Swimming is one form of immersion, and it is while swimming that the children in the third tale, ‘The Blood Red of her Silks’, come to grief. This is Farmer’s retelling of the legend of the Children of Lir, in which a jealous stepmother transforms her stepdaughter and her three young brothers into swans. Cast out, they live as birds for nine hundred years until ‘freed’ by a king who would capture and present them to his new bride as a wedding gift. Instead, once caught, their ‘swanskins slough away ... to leave four flayed bags of bone standing, toothless jaws agape’. Freedom, such as it is, has come too late. But these swans have an afterlife. ‘This water has a long memory’, and they are ‘still there in the glass of the surface, imprinted, breaking up as you burst through, being made whole again as the surface falls still around you, never within reach or far away’.
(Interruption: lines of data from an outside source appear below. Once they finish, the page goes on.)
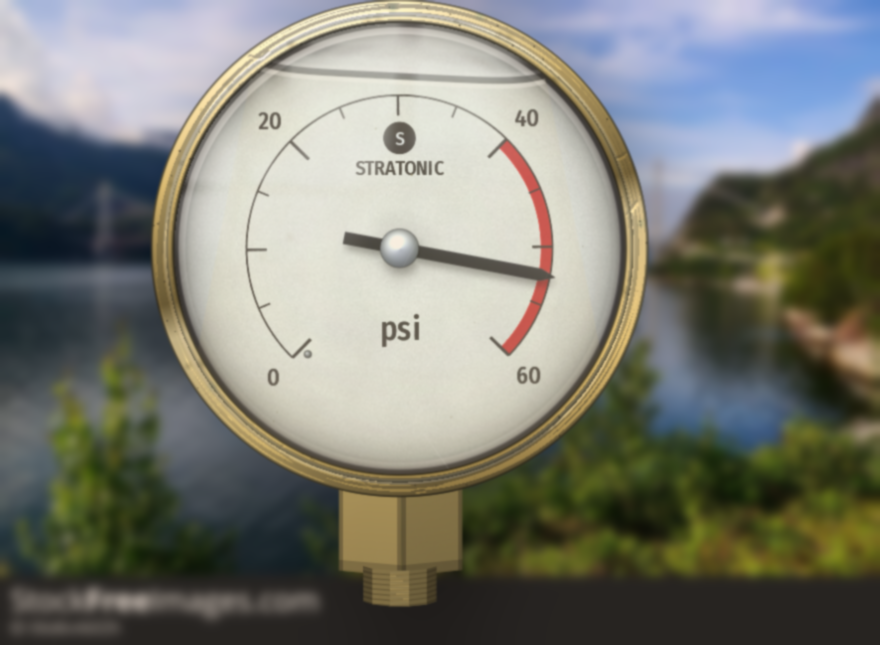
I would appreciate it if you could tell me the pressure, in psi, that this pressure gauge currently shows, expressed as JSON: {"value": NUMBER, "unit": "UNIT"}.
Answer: {"value": 52.5, "unit": "psi"}
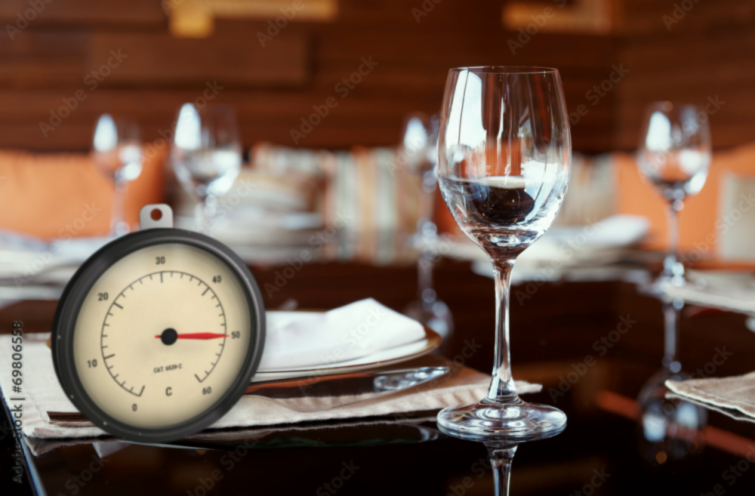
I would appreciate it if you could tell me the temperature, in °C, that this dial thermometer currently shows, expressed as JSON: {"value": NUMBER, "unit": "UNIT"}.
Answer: {"value": 50, "unit": "°C"}
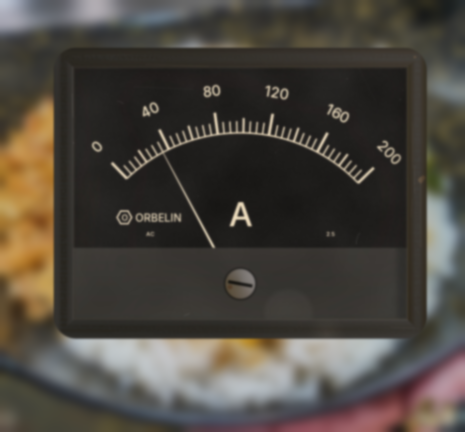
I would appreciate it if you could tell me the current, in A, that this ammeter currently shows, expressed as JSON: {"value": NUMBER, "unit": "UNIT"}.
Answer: {"value": 35, "unit": "A"}
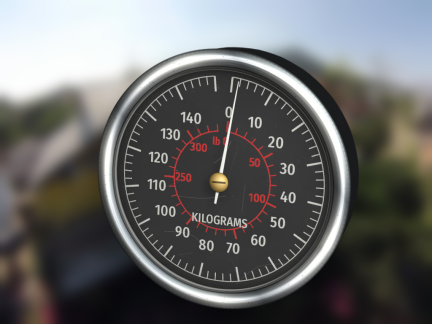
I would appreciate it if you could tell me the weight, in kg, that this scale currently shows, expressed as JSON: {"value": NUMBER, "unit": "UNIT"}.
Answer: {"value": 2, "unit": "kg"}
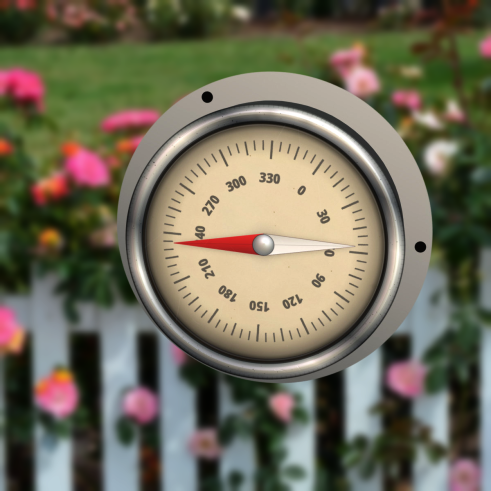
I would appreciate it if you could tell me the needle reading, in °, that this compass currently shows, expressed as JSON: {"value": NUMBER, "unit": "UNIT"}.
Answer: {"value": 235, "unit": "°"}
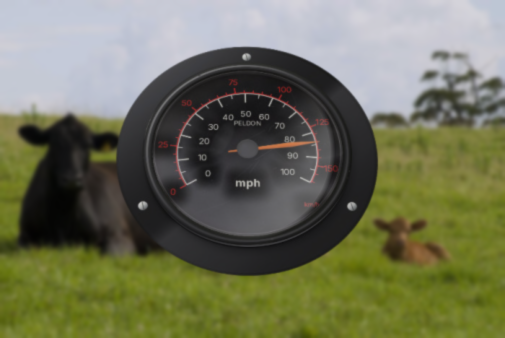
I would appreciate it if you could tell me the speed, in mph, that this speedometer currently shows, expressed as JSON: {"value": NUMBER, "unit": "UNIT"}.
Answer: {"value": 85, "unit": "mph"}
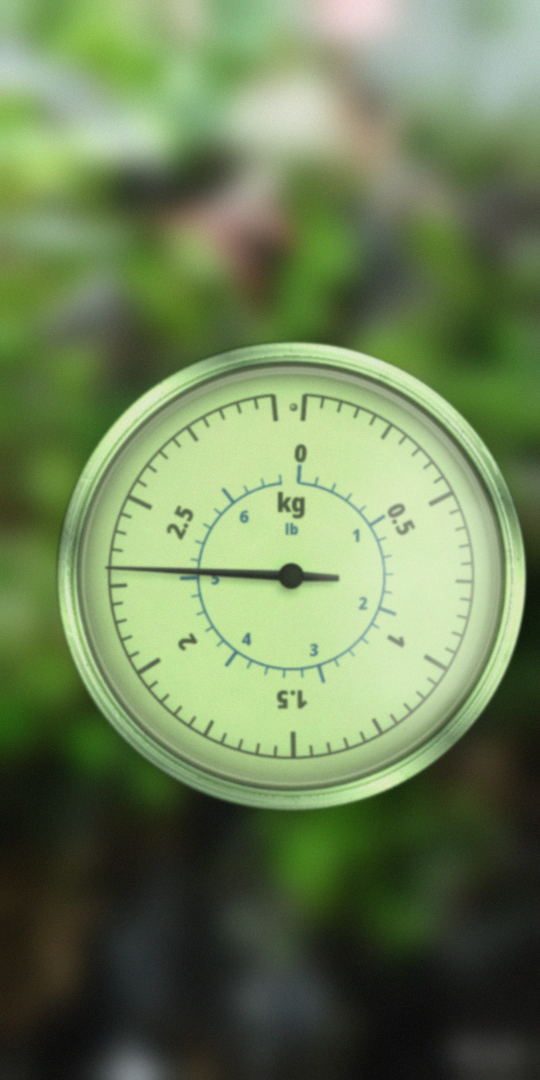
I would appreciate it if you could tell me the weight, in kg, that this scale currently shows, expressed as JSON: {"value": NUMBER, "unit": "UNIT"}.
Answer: {"value": 2.3, "unit": "kg"}
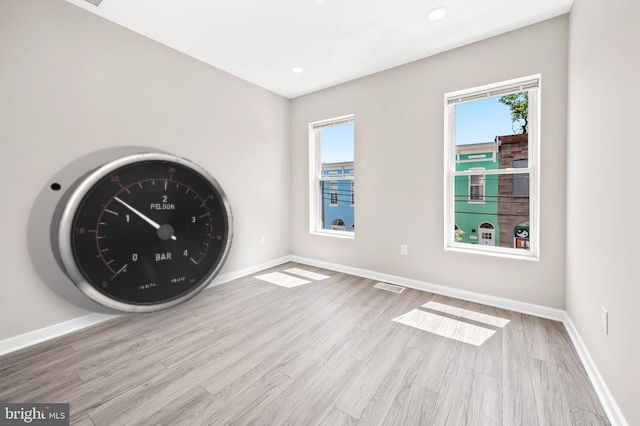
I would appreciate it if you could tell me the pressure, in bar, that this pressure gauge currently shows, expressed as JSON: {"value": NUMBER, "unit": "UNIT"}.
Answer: {"value": 1.2, "unit": "bar"}
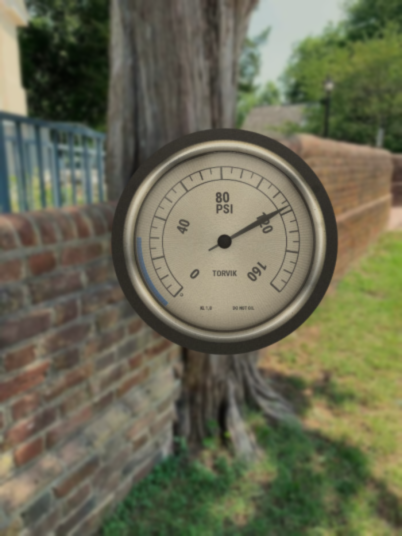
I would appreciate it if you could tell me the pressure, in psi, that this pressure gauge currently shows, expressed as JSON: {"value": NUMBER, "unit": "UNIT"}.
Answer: {"value": 117.5, "unit": "psi"}
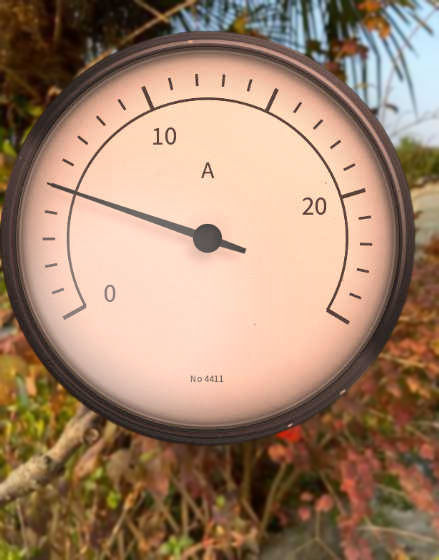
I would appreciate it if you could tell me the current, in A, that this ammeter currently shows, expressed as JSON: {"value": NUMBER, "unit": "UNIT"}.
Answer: {"value": 5, "unit": "A"}
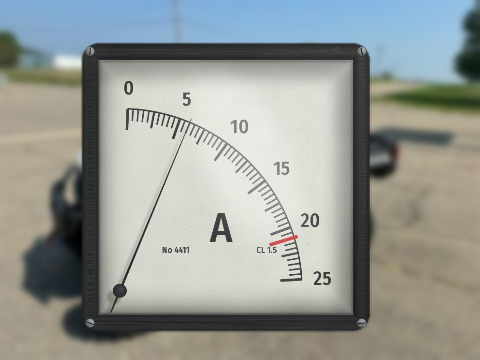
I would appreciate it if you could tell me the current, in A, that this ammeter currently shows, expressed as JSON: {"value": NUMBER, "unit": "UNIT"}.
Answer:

The underwater world is never far distant in the tales that make up This Water. In ‘Tongue of Blood’, Clytemnestra, now a shade, laments the murder by Agamemnon of their first-born daughter. Farmer conjures an underworld composed of all the associations that have gone before and presaging those to come:
There is room underground for seams of ice and fire. We shades have a labyrinth, nubbled and veined, their domes and udders and columns of stone, statues of stone, and dust, and grit hissing in a dark breath, water floors, water bodies, this underworld, this great shell, this cast of every snake the tales tell of.
This underworld labyrinth – turned to ice – takes shape in the book’s final tale, ‘The Ice Bride’, a retelling of the Bluebeard fairy tale. In it we discover the ring of gold ‘clamped’ on the bride’s finger and later reflected on the hands of those other brides, now captive in ‘a core of fathomless ice’. Like the princess of Lake Annaghmakerrig, the Ice Bride is curious and seeks to learn the world through her senses. Thus, This Water, which began with God’s curse on Eve, ends with the bride forced to eat from the pomegranate, its blood red juice staining her white silk gown.
The Ice Bride, like Clytemnestra, like the swans, like so many of Farmer’s characters, is ‘caught as in a web between our two worlds of life and death’, between first and last. Farmer’s prose is virtuosic, she is a stylist unlike any other living Australian writer, and it is difficult to read this last work without a haunting sense of loss.